Common fairness signals include:
- per-tenant queue depth
- dominant resource usage across CPU, memory, GPU, and storage
- historical share versus configured share
- workload age
- starvation time
- reserved capacity or quota
- burst allowance and debt
For fraud-batch, fairness may mean the fraud tenant gets a defined share of the GPU pool, but cannot permanently block risk-api or every other tenant. For analyst notebooks, fairness may mean interactive sessions get quick small allocations but are capped so they do not consume the whole accelerator pool.
Fairness has to be measured against multiple resources. A tenant using little CPU but all of the GPUs may look small in one metric and dominant in another. This is why schedulers often reason about the scarcest or dominant resource, not only the number of tasks placed.
Priority Is A Policy Decision
Priority is the scheduler's answer to "who should wait when not everyone can run?" It should be explicit policy, not an accidental side effect of queue order.
Useful priority policies name:
- which workload classes can jump ahead
- whether priority is tenant-local or global
- how long lower-priority work may be delayed
- whether priority can trigger preemption
- who is allowed to assign high priority
- what operational evidence justifies the priority
For example, risk-api may have high priority because user-facing errors are immediately visible. fraud-batch may have medium priority because delay hurts analytics but does not break request serving. Analyst notebooks may have low priority with a small guaranteed slice for interactivity.
Priority becomes dangerous when it is too easy to set. If every team marks every job as critical, priority collapses into noise. If priority is too rigid, important background work can starve and create a future incident. A scheduler needs admission controls, quotas, and audit trails around priority assignment.
Preemption Is A Controlled Violation
Preemption means the scheduler evicts, suspends, or moves lower-priority work so higher-priority work can run. It is a powerful tool because it gives the control plane a way out when urgent work is blocked by existing allocations.
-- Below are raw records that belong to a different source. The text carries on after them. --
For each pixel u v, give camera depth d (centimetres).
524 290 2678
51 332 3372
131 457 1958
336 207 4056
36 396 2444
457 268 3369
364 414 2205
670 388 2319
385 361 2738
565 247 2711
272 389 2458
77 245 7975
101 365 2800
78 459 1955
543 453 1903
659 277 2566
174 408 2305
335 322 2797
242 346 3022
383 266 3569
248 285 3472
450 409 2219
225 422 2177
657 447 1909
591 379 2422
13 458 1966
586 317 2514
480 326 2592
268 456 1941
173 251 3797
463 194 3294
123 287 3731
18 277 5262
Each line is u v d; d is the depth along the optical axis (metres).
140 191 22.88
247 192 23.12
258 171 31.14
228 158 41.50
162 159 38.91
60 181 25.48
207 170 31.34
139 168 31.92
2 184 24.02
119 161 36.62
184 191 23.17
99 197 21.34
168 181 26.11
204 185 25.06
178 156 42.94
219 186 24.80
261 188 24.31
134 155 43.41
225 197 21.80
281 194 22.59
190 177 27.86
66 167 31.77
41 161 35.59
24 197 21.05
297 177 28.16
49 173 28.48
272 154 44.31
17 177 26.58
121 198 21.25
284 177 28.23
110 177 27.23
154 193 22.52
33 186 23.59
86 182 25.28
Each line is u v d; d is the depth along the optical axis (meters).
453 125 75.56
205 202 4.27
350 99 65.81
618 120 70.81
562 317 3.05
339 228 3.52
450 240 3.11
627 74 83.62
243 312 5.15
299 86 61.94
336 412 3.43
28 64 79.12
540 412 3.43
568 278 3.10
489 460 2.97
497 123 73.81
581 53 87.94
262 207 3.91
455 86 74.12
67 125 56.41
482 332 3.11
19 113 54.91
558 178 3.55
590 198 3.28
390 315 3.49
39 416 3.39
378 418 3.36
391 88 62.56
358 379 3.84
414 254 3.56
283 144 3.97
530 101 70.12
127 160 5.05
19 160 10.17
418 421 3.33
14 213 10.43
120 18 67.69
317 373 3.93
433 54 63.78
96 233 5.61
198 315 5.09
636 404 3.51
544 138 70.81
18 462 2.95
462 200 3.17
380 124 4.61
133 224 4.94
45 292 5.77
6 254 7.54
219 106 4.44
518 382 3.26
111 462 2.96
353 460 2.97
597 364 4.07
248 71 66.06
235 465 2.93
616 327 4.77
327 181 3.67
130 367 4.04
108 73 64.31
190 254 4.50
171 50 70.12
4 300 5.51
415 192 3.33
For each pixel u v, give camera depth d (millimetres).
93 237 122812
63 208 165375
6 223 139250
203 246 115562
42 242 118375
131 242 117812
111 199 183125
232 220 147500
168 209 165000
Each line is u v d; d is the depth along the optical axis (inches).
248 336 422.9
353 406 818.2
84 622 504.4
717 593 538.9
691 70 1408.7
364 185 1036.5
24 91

Preemption should be treated as a controlled violation of normal stability, not as a routine scheduling shortcut. A good preemption path asks:
1. Is the pending workload important enough to preempt?
2. Which running workloads are legal victims?
3. How much useful work would be lost?
4. Will preemption actually free the right resources and topology?
5. Are disruption budgets, grace periods, and ownership rules respected?
6. How is the victim requeued, rescheduled, or declared complete?
Imagine all healthy GPUs in eu-central-a are occupied by low-priority notebooks, while risk-api needs two replicas in that zone to recover an SLO violation. Preemption may be the right response. The scheduler can select notebook victims, ask the control plane to terminate them with a grace period, and bind risk-api once the GPU capacity is actually released.
The binding and reconciliation lessons still apply. Preemption is not complete when the scheduler decides on a victim. It is complete only when ownership changes are committed, resources are released, and the high-priority binding is accepted. Otherwise the scheduler can count capacity that does not exist yet.
Backpressure Keeps The Queue Honest
Backpressure prevents the scheduler and control plane from accepting more work than they can reason about. Without it, overload creates misleading signals: queue age grows, retries pile up, caches lag, and users submit duplicates because nothing appears to happen.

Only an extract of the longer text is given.